[Collected data]
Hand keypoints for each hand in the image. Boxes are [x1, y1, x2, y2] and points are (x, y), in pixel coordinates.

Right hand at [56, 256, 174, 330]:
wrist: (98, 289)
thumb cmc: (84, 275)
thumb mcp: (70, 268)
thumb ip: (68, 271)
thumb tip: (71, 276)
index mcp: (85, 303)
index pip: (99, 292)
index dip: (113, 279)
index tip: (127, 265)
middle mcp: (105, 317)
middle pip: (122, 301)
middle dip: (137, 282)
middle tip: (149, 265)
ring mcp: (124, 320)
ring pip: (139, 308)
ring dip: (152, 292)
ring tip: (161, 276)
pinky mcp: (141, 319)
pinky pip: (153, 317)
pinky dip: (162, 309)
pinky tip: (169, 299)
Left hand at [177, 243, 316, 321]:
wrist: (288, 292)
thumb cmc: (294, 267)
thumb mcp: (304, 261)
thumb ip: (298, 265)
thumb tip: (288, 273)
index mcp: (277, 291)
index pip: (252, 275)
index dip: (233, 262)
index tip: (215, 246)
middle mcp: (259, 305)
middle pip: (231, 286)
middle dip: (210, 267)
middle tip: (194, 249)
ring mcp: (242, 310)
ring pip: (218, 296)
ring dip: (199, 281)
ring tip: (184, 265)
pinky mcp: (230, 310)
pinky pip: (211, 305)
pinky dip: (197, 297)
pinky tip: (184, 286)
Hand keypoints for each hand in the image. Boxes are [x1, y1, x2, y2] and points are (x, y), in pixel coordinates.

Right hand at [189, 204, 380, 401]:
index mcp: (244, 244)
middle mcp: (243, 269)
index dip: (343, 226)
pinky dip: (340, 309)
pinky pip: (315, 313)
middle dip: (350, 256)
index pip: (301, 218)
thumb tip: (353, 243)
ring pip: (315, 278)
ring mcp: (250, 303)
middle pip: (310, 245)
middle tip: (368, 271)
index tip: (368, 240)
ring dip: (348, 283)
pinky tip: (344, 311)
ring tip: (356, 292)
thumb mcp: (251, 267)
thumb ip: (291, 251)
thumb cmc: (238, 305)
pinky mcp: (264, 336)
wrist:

## [ASSIGNMENT]
Go through the data above and return every line exactly.

## [RESULT BELOW]
Hand keypoints for each hand in the image. Boxes are [x1, y1, x2, y2] and points are (x, y), in pixel coordinates.

Right hand at [56, 256, 174, 330]:
wrist: (98, 289)
thumb cmc: (84, 275)
thumb mcp: (70, 268)
thumb ip: (68, 271)
thumb tip: (71, 276)
index mcp: (85, 303)
index pip: (99, 292)
index dip: (113, 279)
index tip: (127, 265)
middle mcp: (105, 317)
middle pip: (122, 301)
middle dip: (137, 282)
middle tip: (149, 265)
ring mcp: (124, 320)
ring pip: (139, 308)
ring dip: (152, 292)
ring tip: (161, 276)
pinky mcp: (141, 319)
pinky pip: (153, 317)
pinky dip: (162, 309)
pinky tip: (169, 299)
Left hand at [177, 243, 316, 321]:
wrist: (288, 292)
thumb cmc: (294, 267)
thumb mcp: (304, 261)
thumb ip: (298, 265)
thumb tip: (288, 273)
index mcp: (277, 291)
index pip: (252, 275)
index dip: (233, 262)
index tip: (215, 246)
middle mcp: (259, 305)
middle pip: (231, 286)
middle dip: (210, 267)
middle tip: (194, 249)
ring mcp: (242, 310)
ring pip: (218, 296)
ring dip: (199, 281)
ring tip: (184, 265)
pinky mcp: (230, 310)
pinky pip: (211, 305)
pinky dip: (197, 297)
pinky tip: (184, 286)
Hand keypoints for each hand in the image. Boxes are [x1, y1, x2, y2] and points are (x, y), in pixel coordinates.

Right hand at [189, 204, 380, 401]:
index mcp: (244, 244)
middle mcp: (243, 269)
index dip: (343, 226)
pinky dip: (340, 309)
pinky pip: (315, 313)
middle dip: (350, 256)
index pip: (301, 218)
thumb tip: (353, 243)
ring pip: (315, 278)
ring mcp: (250, 303)
middle pip: (310, 245)
middle tip: (368, 271)
index tip: (368, 240)
ring dip: (348, 283)
pinky tip: (344, 311)
ring tip: (356, 292)
thumb mcp: (251, 267)
thumb ip: (291, 251)
thumb cmc: (238, 305)
pinky mcp: (264, 336)
wrist:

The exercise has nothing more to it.